----- DATA SHOWN -----
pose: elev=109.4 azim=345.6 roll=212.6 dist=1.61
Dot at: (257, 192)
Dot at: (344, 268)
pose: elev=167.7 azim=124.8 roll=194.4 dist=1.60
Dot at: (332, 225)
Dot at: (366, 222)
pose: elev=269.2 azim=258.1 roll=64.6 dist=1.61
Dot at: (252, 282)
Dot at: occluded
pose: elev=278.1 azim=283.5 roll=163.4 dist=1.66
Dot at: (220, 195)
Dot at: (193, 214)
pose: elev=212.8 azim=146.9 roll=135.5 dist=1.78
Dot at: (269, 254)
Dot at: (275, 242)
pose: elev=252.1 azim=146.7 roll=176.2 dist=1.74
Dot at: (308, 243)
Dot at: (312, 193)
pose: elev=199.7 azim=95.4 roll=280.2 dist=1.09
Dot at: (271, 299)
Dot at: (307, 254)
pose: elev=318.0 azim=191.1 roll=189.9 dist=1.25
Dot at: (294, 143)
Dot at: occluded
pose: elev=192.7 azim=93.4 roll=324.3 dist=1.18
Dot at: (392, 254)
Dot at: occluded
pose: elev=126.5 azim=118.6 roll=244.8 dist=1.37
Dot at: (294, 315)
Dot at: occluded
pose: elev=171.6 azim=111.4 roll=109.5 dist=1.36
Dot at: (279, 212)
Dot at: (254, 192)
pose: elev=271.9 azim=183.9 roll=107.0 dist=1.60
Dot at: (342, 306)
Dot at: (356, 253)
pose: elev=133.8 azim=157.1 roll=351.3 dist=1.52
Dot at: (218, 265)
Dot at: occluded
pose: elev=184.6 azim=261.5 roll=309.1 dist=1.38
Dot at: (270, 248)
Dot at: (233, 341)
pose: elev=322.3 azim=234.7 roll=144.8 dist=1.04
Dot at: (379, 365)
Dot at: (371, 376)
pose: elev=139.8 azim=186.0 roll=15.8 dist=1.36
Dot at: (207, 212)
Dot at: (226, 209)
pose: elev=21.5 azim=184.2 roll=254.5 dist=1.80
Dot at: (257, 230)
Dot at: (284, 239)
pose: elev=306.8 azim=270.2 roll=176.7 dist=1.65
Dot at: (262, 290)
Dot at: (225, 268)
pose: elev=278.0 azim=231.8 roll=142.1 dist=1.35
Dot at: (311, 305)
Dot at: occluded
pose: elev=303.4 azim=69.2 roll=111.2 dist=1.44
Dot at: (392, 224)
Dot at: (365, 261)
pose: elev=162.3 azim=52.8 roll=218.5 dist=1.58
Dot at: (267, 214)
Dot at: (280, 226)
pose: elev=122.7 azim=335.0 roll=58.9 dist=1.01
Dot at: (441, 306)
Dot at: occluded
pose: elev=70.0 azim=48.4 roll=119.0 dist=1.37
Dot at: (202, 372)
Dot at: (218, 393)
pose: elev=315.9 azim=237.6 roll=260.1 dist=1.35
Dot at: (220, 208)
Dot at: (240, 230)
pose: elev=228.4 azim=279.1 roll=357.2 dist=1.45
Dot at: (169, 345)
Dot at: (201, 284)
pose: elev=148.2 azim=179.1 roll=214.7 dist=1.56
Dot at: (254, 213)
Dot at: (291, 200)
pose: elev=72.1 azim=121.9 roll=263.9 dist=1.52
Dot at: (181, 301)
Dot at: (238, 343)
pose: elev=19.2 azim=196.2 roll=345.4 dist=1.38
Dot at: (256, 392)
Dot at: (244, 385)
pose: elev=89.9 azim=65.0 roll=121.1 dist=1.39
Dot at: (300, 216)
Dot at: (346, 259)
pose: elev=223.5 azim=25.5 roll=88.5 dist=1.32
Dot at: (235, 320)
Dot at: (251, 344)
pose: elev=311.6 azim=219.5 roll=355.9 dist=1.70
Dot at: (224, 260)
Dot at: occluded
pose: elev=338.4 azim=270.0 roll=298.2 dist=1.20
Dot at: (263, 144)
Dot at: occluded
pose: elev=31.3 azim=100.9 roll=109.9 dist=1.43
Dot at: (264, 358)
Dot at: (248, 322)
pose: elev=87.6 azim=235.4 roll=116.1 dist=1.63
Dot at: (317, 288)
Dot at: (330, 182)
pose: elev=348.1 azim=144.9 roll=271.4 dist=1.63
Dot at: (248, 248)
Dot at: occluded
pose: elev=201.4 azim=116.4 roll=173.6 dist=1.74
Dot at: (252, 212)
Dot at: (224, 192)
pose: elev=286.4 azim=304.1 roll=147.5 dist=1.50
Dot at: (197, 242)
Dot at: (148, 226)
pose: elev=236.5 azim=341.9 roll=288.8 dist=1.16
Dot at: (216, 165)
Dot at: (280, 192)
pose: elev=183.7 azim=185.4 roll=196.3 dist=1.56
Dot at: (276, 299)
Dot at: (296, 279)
-----
YOUR INSTRUCTIONS. Print every line of the entries above without any change, from the first entry through the last.

TASK OUTPUT.
pose: elev=109.4 azim=345.6 roll=212.6 dist=1.61
Dot at: (257, 192)
Dot at: (344, 268)
pose: elev=167.7 azim=124.8 roll=194.4 dist=1.60
Dot at: (332, 225)
Dot at: (366, 222)
pose: elev=269.2 azim=258.1 roll=64.6 dist=1.61
Dot at: (252, 282)
Dot at: occluded
pose: elev=278.1 azim=283.5 roll=163.4 dist=1.66
Dot at: (220, 195)
Dot at: (193, 214)
pose: elev=212.8 azim=146.9 roll=135.5 dist=1.78
Dot at: (269, 254)
Dot at: (275, 242)
pose: elev=252.1 azim=146.7 roll=176.2 dist=1.74
Dot at: (308, 243)
Dot at: (312, 193)
pose: elev=199.7 azim=95.4 roll=280.2 dist=1.09
Dot at: (271, 299)
Dot at: (307, 254)
pose: elev=318.0 azim=191.1 roll=189.9 dist=1.25
Dot at: (294, 143)
Dot at: occluded
pose: elev=192.7 azim=93.4 roll=324.3 dist=1.18
Dot at: (392, 254)
Dot at: occluded
pose: elev=126.5 azim=118.6 roll=244.8 dist=1.37
Dot at: (294, 315)
Dot at: occluded
pose: elev=171.6 azim=111.4 roll=109.5 dist=1.36
Dot at: (279, 212)
Dot at: (254, 192)
pose: elev=271.9 azim=183.9 roll=107.0 dist=1.60
Dot at: (342, 306)
Dot at: (356, 253)
pose: elev=133.8 azim=157.1 roll=351.3 dist=1.52
Dot at: (218, 265)
Dot at: occluded
pose: elev=184.6 azim=261.5 roll=309.1 dist=1.38
Dot at: (270, 248)
Dot at: (233, 341)
pose: elev=322.3 azim=234.7 roll=144.8 dist=1.04
Dot at: (379, 365)
Dot at: (371, 376)
pose: elev=139.8 azim=186.0 roll=15.8 dist=1.36
Dot at: (207, 212)
Dot at: (226, 209)
pose: elev=21.5 azim=184.2 roll=254.5 dist=1.80
Dot at: (257, 230)
Dot at: (284, 239)
pose: elev=306.8 azim=270.2 roll=176.7 dist=1.65
Dot at: (262, 290)
Dot at: (225, 268)
pose: elev=278.0 azim=231.8 roll=142.1 dist=1.35
Dot at: (311, 305)
Dot at: occluded
pose: elev=303.4 azim=69.2 roll=111.2 dist=1.44
Dot at: (392, 224)
Dot at: (365, 261)
pose: elev=162.3 azim=52.8 roll=218.5 dist=1.58
Dot at: (267, 214)
Dot at: (280, 226)
pose: elev=122.7 azim=335.0 roll=58.9 dist=1.01
Dot at: (441, 306)
Dot at: occluded
pose: elev=70.0 azim=48.4 roll=119.0 dist=1.37
Dot at: (202, 372)
Dot at: (218, 393)
pose: elev=315.9 azim=237.6 roll=260.1 dist=1.35
Dot at: (220, 208)
Dot at: (240, 230)
pose: elev=228.4 azim=279.1 roll=357.2 dist=1.45
Dot at: (169, 345)
Dot at: (201, 284)
pose: elev=148.2 azim=179.1 roll=214.7 dist=1.56
Dot at: (254, 213)
Dot at: (291, 200)
pose: elev=72.1 azim=121.9 roll=263.9 dist=1.52
Dot at: (181, 301)
Dot at: (238, 343)
pose: elev=19.2 azim=196.2 roll=345.4 dist=1.38
Dot at: (256, 392)
Dot at: (244, 385)
pose: elev=89.9 azim=65.0 roll=121.1 dist=1.39
Dot at: (300, 216)
Dot at: (346, 259)
pose: elev=223.5 azim=25.5 roll=88.5 dist=1.32
Dot at: (235, 320)
Dot at: (251, 344)
pose: elev=311.6 azim=219.5 roll=355.9 dist=1.70
Dot at: (224, 260)
Dot at: occluded
pose: elev=338.4 azim=270.0 roll=298.2 dist=1.20
Dot at: (263, 144)
Dot at: occluded
pose: elev=31.3 azim=100.9 roll=109.9 dist=1.43
Dot at: (264, 358)
Dot at: (248, 322)
pose: elev=87.6 azim=235.4 roll=116.1 dist=1.63
Dot at: (317, 288)
Dot at: (330, 182)
pose: elev=348.1 azim=144.9 roll=271.4 dist=1.63
Dot at: (248, 248)
Dot at: occluded
pose: elev=201.4 azim=116.4 roll=173.6 dist=1.74
Dot at: (252, 212)
Dot at: (224, 192)
pose: elev=286.4 azim=304.1 roll=147.5 dist=1.50
Dot at: (197, 242)
Dot at: (148, 226)
pose: elev=236.5 azim=341.9 roll=288.8 dist=1.16
Dot at: (216, 165)
Dot at: (280, 192)
pose: elev=183.7 azim=185.4 roll=196.3 dist=1.56
Dot at: (276, 299)
Dot at: (296, 279)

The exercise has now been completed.